Distribution of chloroplast coupling factor (CF1) particles on plastid membranes during development

Abstract

Samples of internal membrane systems separated from lysates of intact plastids from dark grown Avena sativa L. (vars, Cooba and Mostyn) and Hordeum vulgare L. (vars, Himalaya and Deba Abed) given different periods of illumination before isolation were assayed for trypsin-activated Ca(2+)-dependent ATPase activities and also examined in the electron microscope after treatment in the manner described by Oleszko and Moudinanakis (1974) which assists the visualization of the chloroplast coupling factor (CF1) particles.
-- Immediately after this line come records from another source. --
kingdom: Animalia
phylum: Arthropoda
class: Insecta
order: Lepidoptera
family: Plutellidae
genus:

Concentrations of membrane-attached CF1 particles were not observed on the membrane surfaces of the prolamellar bodies (PLBs) proper but only on the attached extruded lamellar membranes. Increasing lengths of illumination followed by plastid isolation and subsequent membrane separation had the effect of progressively increasing the mean distance between these individual lamellar-attached CF1 particles. Measurements of trypsin-activated Ca(2+)-dependent ATPase activities during similar developmental regimes indicated that functions associated with CE1 particles are relative constant and largely independent of the period of illumination if the values were expressed on a per plastid basis indicating that assembly of CF1 particles may take place in either etioplasts, etiochloroplasts or mature chloroplasts.